(Updates with remarks from Pompeo and Onyeama)
By Humeyra Pamuk
WASHINGTON, Feb 4 (Reuters) – Nigeria has begun working on the security and information sharing requirements for the lifting of a U.S. travel ban on prospective immigrants from the African nation, Nigerian Foreign Minister Geoffrey Onyeama said on Tuesday.
Speaking at a joint news conference in Washington with U.S. Secretary of State Mike Pompeo, Onyeama said Nigeria was ‘blindsided’ by the U.S. decision on Friday to add it and five other nations to an expanded version of the U.S. visa ban.
U.S. President Donald Trump issued an expanded version of his travel ban on Friday as part of a presidential proclamation, which said Washington would suspend the issuance of visas that can lead to permanent residency for nationals of Eritrea, Kyrgyzstan, Myanmar and Nigeria.
Temporary visas for tourists, business people, students and workers from those nations will not be affected, it said.
U.S. officials said the countries failed to meet U.S. security and information-sharing standards, which necessitated the new restrictions.
“We’ve identified all those requirements and we have actually started working on all them,” Onyeama said. “It is actually very straightforward and it was very gratifying to come here and meet with U.S. officials and to understand more clearly the reasoning behind it,” he said.
“We look forward to being taken off this visa restriction list,” Onyeama said, once all the criteria are met.
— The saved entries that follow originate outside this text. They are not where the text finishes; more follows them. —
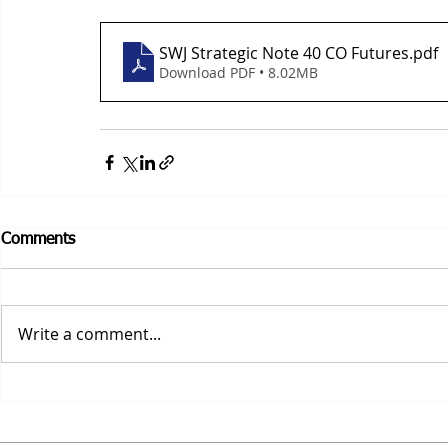
SWJ Strategic Note 40 CO Futures
.pdf
Download PDF • 8.02MB
Comments
Write a comment...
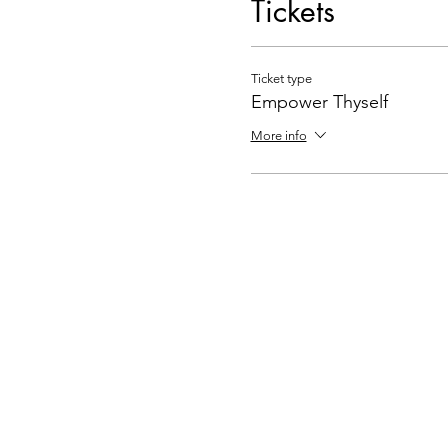
Tickets
Ticket type
Empower Thyself
More info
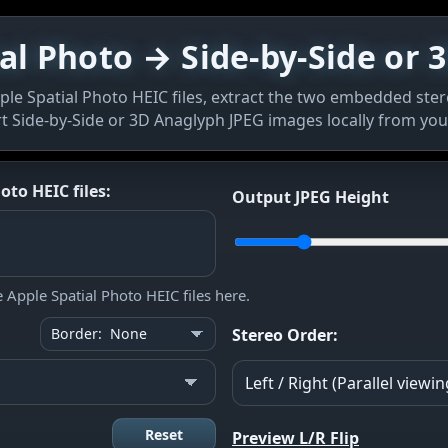
al Photo → Side-by-Side or
le Spatial Photo HEIC files, extract the two embedded ster
t Side-by-Side or 3D Anaglyph JPEG images locally from you
to HEIC files:
Output JPEG Height
Apple Spatial Photo HEIC files here.
Stereo Order:
Reset
Preview L/R Flip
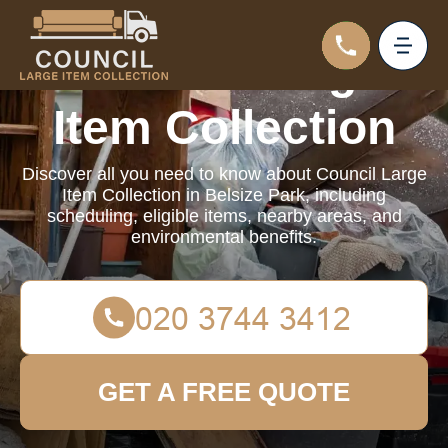
Council Large
Item Collection
Discover all you need to know about Council Large
Item Collection in Belsize Park, including
scheduling, eligible items, nearby areas, and
environmental benefits.
GET A FREE QUOTE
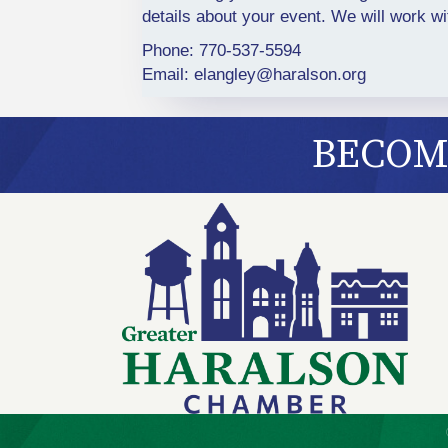
details about your event. We will work w
Phone: 770-537-5594
Email:
elangley@haralson.org
BECOME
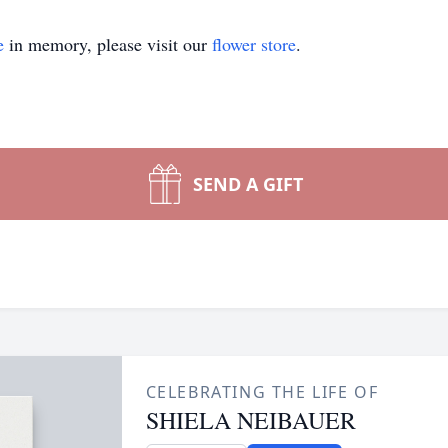
e
in memory, please visit our
flower store
.
SEND A GIFT
CELEBRATING THE LIFE OF
SHIELA NEIBAUER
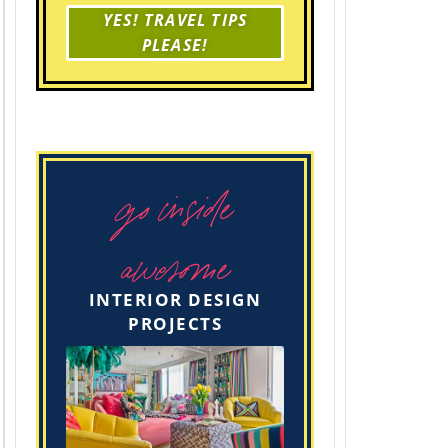
YES! TRAVEL TIPS
PLEASE!
go inside
awesome
INTERIOR DESIGN
PROJECTS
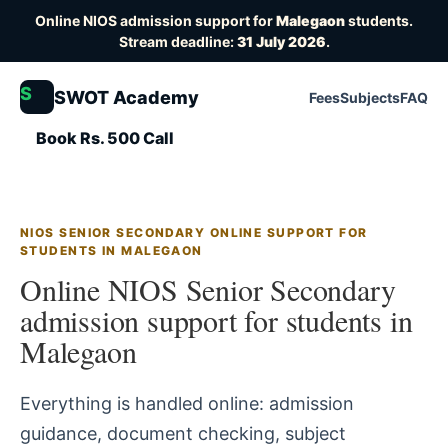
Online NIOS admission support for
Malegaon
students.
Stream deadline:
31 July 2026
.
S
SWOT Academy
Fees
Subjects
FAQ
Book Rs. 500 Call
NIOS SENIOR SECONDARY ONLINE SUPPORT FOR
STUDENTS IN MALEGAON
Online NIOS Senior Secondary
admission support for students in
Malegaon
Everything is handled online: admission
guidance, document checking, subject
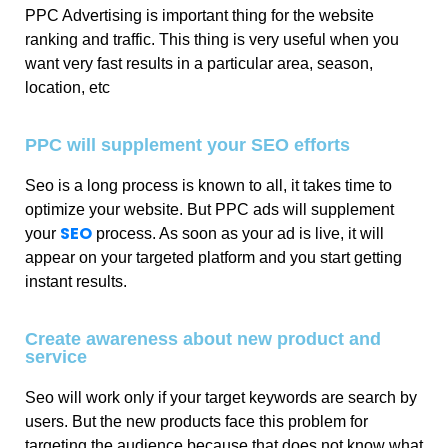
PPC Advertising is important thing for the website
ranking and traffic. This thing is very useful when you
want very fast results in a particular area, season,
location, etc
PPC will supplement your SEO efforts
Seo is a long process is known to all, it takes time to
optimize your website. But PPC ads will supplement
SEO
your
process. As soon as your ad is live, it will
appear on your targeted platform and you start getting
instant results.
Create awareness about new product and
service
Seo will work only if your target keywords are search by
users. But the new products face this problem for
targeting the audience because that does not know what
Pompeo also said he was ‘optimistic’ that Nigeria would make the necessary changes.
Nigeria, the most populous nation in Africa, is the biggest country on the list whose citizens will be suspended from U.S. visas that can lead to permanent residency.
The U.S. government also will stop issuing “diversity visas” to nationals of Sudan and Tanzania, Trump’s proclamation said.
The original travel ban, issued in 2017, barred nearly all immigrants and travelers from seven countries with majority Muslim populations. The policy was revised amid court challenges, but the U.S. Supreme Court ultimately upheld it in 2018.
Trump has made tougher immigration enforcement a central focus of his 2020 re-election campaign. His travel ban policy is popular with Republican supporters.
The U.S. State Department issued approximately 7,900 immigrant visas to Nigerians in the fiscal year that began on Oct. 1, 2017.